Тёма, испуганный криком, заворочался и тихо захныкал. Это её остановило. Она замерла, и её лицо исказилось от боли.
— Тёмочка… — её голос снова стал шёпотом, дрожащим и надтреснутым. — Милый мой… Мама здесь…
Она потянулась к нему, и в этот момент я увидел не расчётливую интриганку, не жертву обстоятельств, а просто мать. Измученную, больную, отчаявшуюся мать, которая видит своего больного ребёнка и не может его обнять.
И в этот самый миг дверь снова открылась. В палату вошла Настя. Она застыла на пороге, оценивая ситуацию. Её взгляд скользнул по мне, по плачущему Тёме, и остановился на Маше.
— Мария, — сказала Настя тихо, но твёрдо. — Тебе нельзя здесь быть. Ты сама на строгом постельном режиме. Твоему иммунитету сейчас противопоказаны любые инфекции. И ты пугаешь ребёнка.
Маша медленно повернула голову к Насте. И в её глазах болезненная тоска сменилась ледяной ненавистью.
— Это ты, — прошипела она. — Ты всегда стояла между нами. Ещё тогда, в деревне, смотрела на него своими коровьими глазами. А теперь… теперь ты хочешь занять моё место? Хочешь моих детей?
— Маша, хватит, — резко сказал я, но было поздно.
— Убирайся! — крикнула Маша, и её голос сорвался на истерику. Она схватила со столика первый попавшийся предмет — пластиковый стаканчик с водой — и швырнула его в Настю. — Это всё ты! Ты во всём виновата! Ты его настраиваешь против меня!

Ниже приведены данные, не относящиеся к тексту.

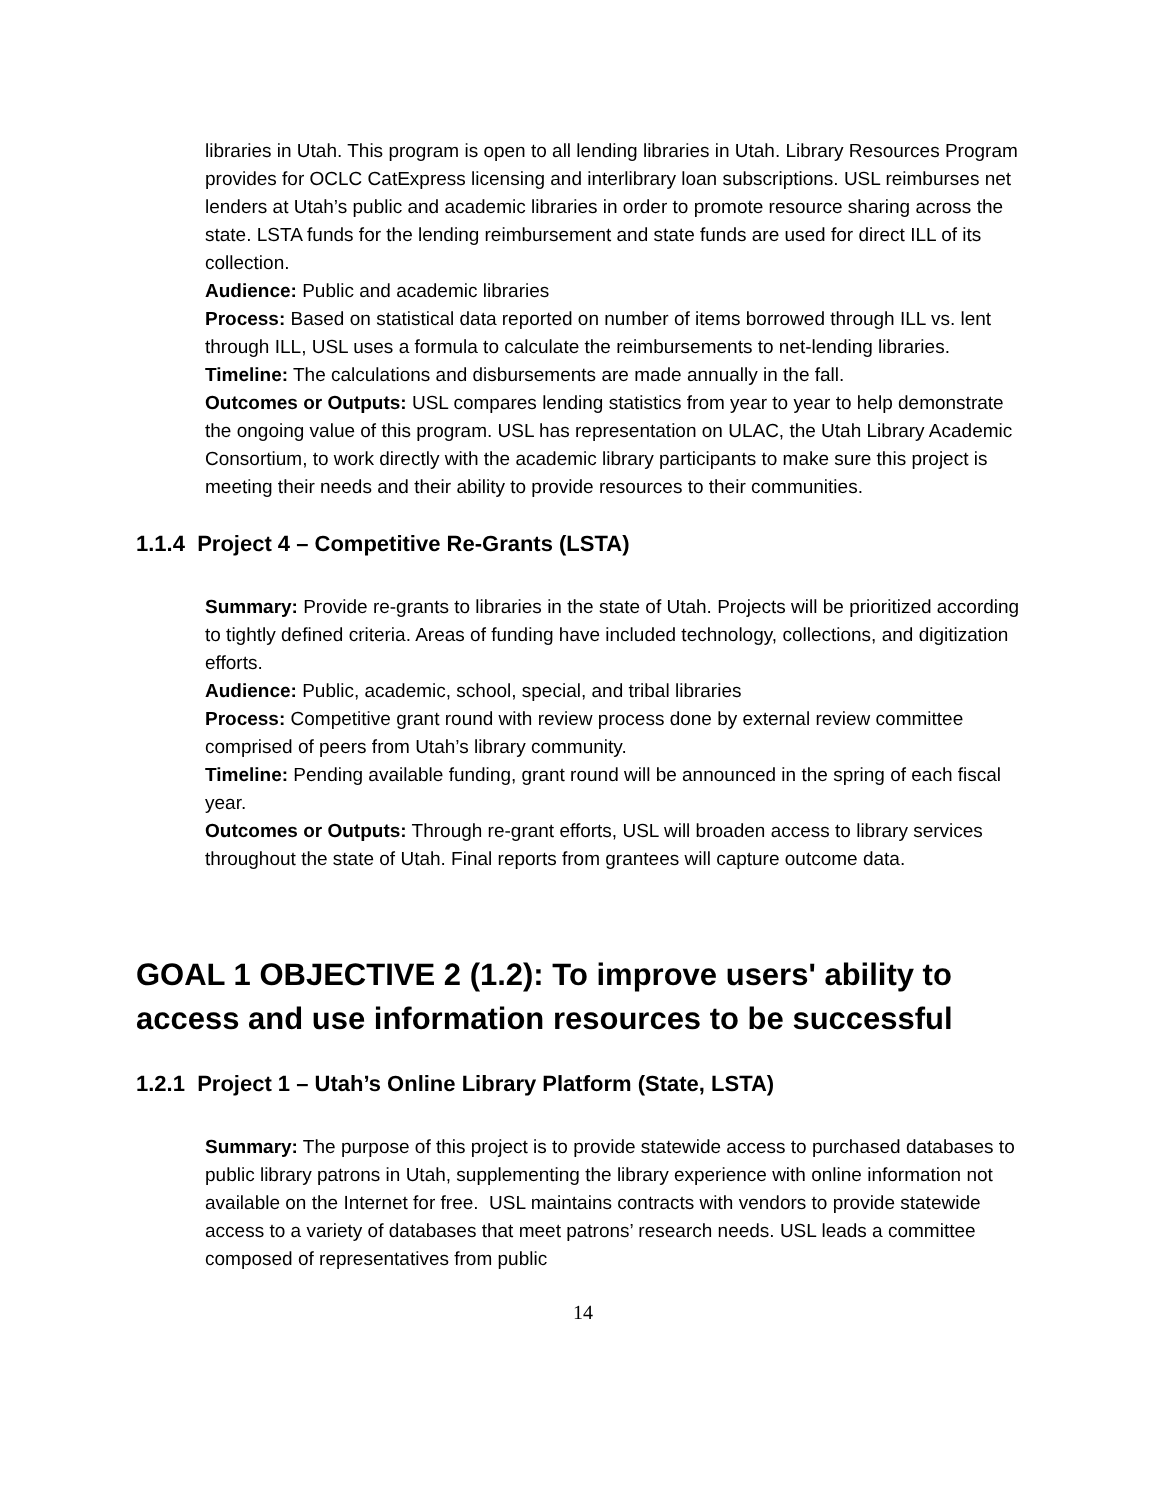libraries in Utah. This program is open to all lending libraries in Utah. Library Resources Program provides for OCLC CatExpress licensing and interlibrary loan subscriptions. USL reimburses net lenders at Utah’s public and academic libraries in order to promote resource sharing across the state. LSTA funds for the lending reimbursement and state funds are used for direct ILL of its collection.
Audience: Public and academic libraries
Process: Based on statistical data reported on number of items borrowed through ILL vs. lent through ILL, USL uses a formula to calculate the reimbursements to net-lending libraries.
Timeline: The calculations and disbursements are made annually in the fall.
Outcomes or Outputs: USL compares lending statistics from year to year to help demonstrate the ongoing value of this program. USL has representation on ULAC, the Utah Library Academic Consortium, to work directly with the academic library participants to make sure this project is meeting their needs and their ability to provide resources to their communities.
1.1.4 Project 4 – Competitive Re-Grants (LSTA)
Summary: Provide re-grants to libraries in the state of Utah. Projects will be prioritized according to tightly defined criteria. Areas of funding have included technology, collections, and digitization efforts.
Audience: Public, academic, school, special, and tribal libraries
Process: Competitive grant round with review process done by external review committee comprised of peers from Utah’s library community.
Timeline: Pending available funding, grant round will be announced in the spring of each fiscal year.
Outcomes or Outputs: Through re-grant efforts, USL will broaden access to library services throughout the state of Utah. Final reports from grantees will capture outcome data.
GOAL 1 OBJECTIVE 2 (1.2): To improve users' ability to access and use information resources to be successful
1.2.1 Project 1 – Utah’s Online Library Platform (State, LSTA)
Summary: The purpose of this project is to provide statewide access to purchased databases to public library patrons in Utah, supplementing the library experience with online information not available on the Internet for free. USL maintains contracts with vendors to provide statewide access to a variety of databases that meet patrons’ research needs. USL leads a committee composed of representatives from public
14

Стаканчик пролетел мимо, ударившись о стену. Но шум и крики окончательно разбудили и напугали Тёму. Он разрыдался в голос.

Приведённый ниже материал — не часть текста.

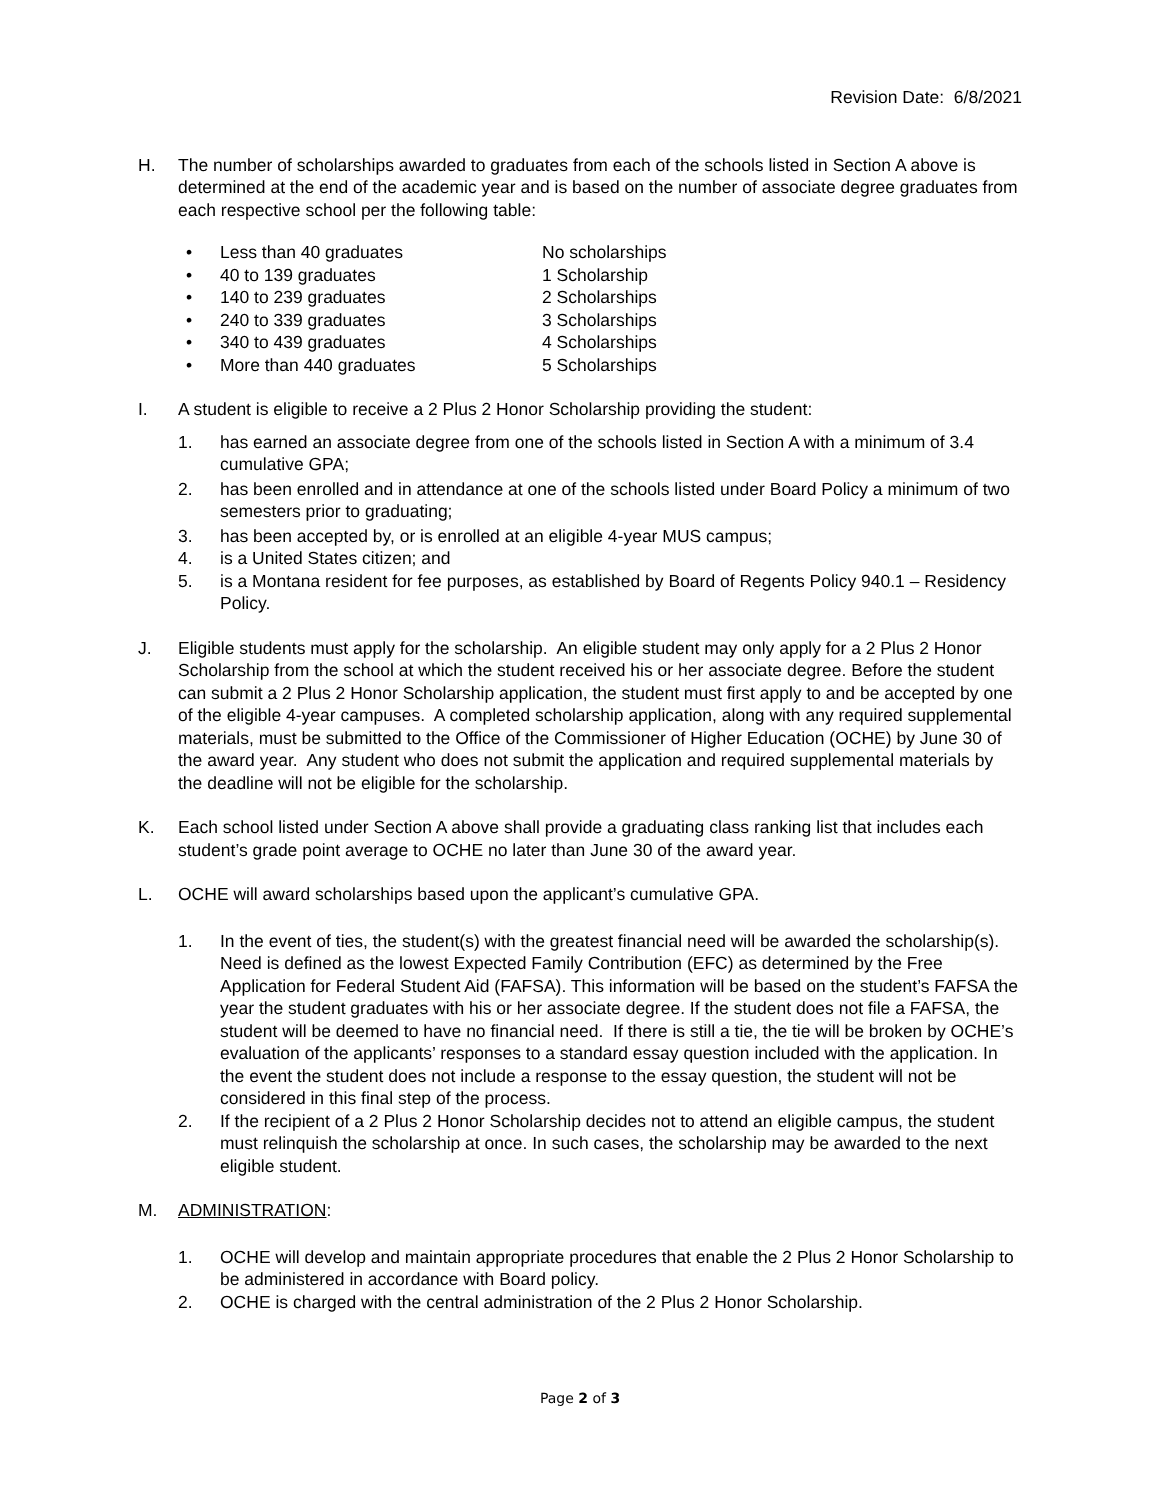Revision Date: 6/8/2021
H. The number of scholarships awarded to graduates from each of the schools listed in Section A above is determined at the end of the academic year and is based on the number of associate degree graduates from each respective school per the following table:
• Less than 40 graduates No scholarships
• 40 to 139 graduates 1 Scholarship
• 140 to 239 graduates 2 Scholarships
• 240 to 339 graduates 3 Scholarships
• 340 to 439 graduates 4 Scholarships
• More than 440 graduates 5 Scholarships
I. A student is eligible to receive a 2 Plus 2 Honor Scholarship providing the student:
1. has earned an associate degree from one of the schools listed in Section A with a minimum of 3.4 cumulative GPA;
2. has been enrolled and in attendance at one of the schools listed under Board Policy a minimum of two semesters prior to graduating;
3. has been accepted by, or is enrolled at an eligible 4-year MUS campus;
4. is a United States citizen; and
5. is a Montana resident for fee purposes, as established by Board of Regents Policy 940.1 – Residency Policy.
J. Eligible students must apply for the scholarship. An eligible student may only apply for a 2 Plus 2 Honor Scholarship from the school at which the student received his or her associate degree. Before the student can submit a 2 Plus 2 Honor Scholarship application, the student must first apply to and be accepted by one of the eligible 4-year campuses. A completed scholarship application, along with any required supplemental materials, must be submitted to the Office of the Commissioner of Higher Education (OCHE) by June 30 of the award year. Any student who does not submit the application and required supplemental materials by the deadline will not be eligible for the scholarship.
K. Each school listed under Section A above shall provide a graduating class ranking list that includes each student’s grade point average to OCHE no later than June 30 of the award year.
L. OCHE will award scholarships based upon the applicant’s cumulative GPA.
1. In the event of ties, the student(s) with the greatest financial need will be awarded the scholarship(s). Need is defined as the lowest Expected Family Contribution (EFC) as determined by the Free Application for Federal Student Aid (FAFSA). This information will be based on the student’s FAFSA the year the student graduates with his or her associate degree. If the student does not file a FAFSA, the student will be deemed to have no financial need. If there is still a tie, the tie will be broken by OCHE’s evaluation of the applicants’ responses to a standard essay question included with the application. In the event the student does not include a response to the essay question, the student will not be considered in this final step of the process.
2. If the recipient of a 2 Plus 2 Honor Scholarship decides not to attend an eligible campus, the student must relinquish the scholarship at once. In such cases, the scholarship may be awarded to the next eligible student.
M. ADMINISTRATION:
1. OCHE will develop and maintain appropriate procedures that enable the 2 Plus 2 Honor Scholarship to be administered in accordance with Board policy.
2. OCHE is charged with the central administration of the 2 Plus 2 Honor Scholarship.
Page 2 of 3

В дверях появилась медсестра и дежурный врач.
— Мария Анатольевна, вам нельзя нервничать! — строго сказал врач, беря её под локоть. — Вам сейчас же нужно вернуться в свою палату.
Машу, которая начала биться в истерике, почти на руках, вывели из палаты.
— Они отнимают у меня детей! — ещё долго эхом разносились по коридору.
Я стоял, прижимая к себе рыдающего Тёму, и смотрел на Настю. Она была бледна, но спокойна. Она подошла ко мне и, не говоря ни слова, взяла Тёму на руки, начав тихо его укачивать.
В палате воцарилась тяжёлая, гнетущая тишина, нарушаемая лишь всхлипываниями малыша.
— Похоже, надо с этим что-то делать, — вздохнул я и вышел из палаты.